Rewrite the text read from each of the items below, changing "FAQ" to "Help" everywhere it occurs and leaving every other line unchanged. Omit the pictures.
***
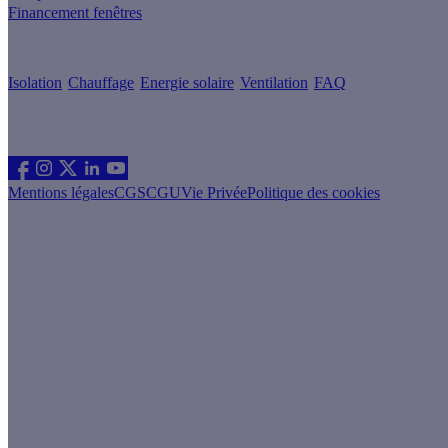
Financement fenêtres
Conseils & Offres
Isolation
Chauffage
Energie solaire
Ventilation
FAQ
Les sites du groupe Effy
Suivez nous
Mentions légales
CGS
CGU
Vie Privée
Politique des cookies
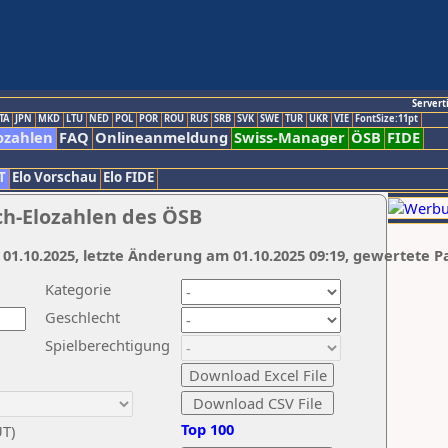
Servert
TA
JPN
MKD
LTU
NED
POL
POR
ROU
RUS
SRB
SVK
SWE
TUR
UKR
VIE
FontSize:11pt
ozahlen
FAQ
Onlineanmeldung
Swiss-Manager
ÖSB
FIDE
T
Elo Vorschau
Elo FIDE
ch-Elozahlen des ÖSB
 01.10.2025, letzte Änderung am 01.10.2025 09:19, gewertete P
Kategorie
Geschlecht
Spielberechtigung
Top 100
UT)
***
ANSWER FOR THE TASK
Financement fenêtres
Conseils & Offres
Isolation
Chauffage
Energie solaire
Ventilation
Help
Les sites du groupe Effy
Suivez nous
Mentions légales
CGS
CGU
Vie Privée
Politique des cookies
Servert
TA
JPN
MKD
LTU
NED
POL
POR
ROU
RUS
SRB
SVK
SWE
TUR
UKR
VIE
FontSize:11pt
ozahlen
Help
Onlineanmeldung
Swiss-Manager
ÖSB
FIDE
T
Elo Vorschau
Elo FIDE
ch-Elozahlen des ÖSB
 01.10.2025, letzte Änderung am 01.10.2025 09:19, gewertete P
Kategorie
Geschlecht
Spielberechtigung
Top 100
UT)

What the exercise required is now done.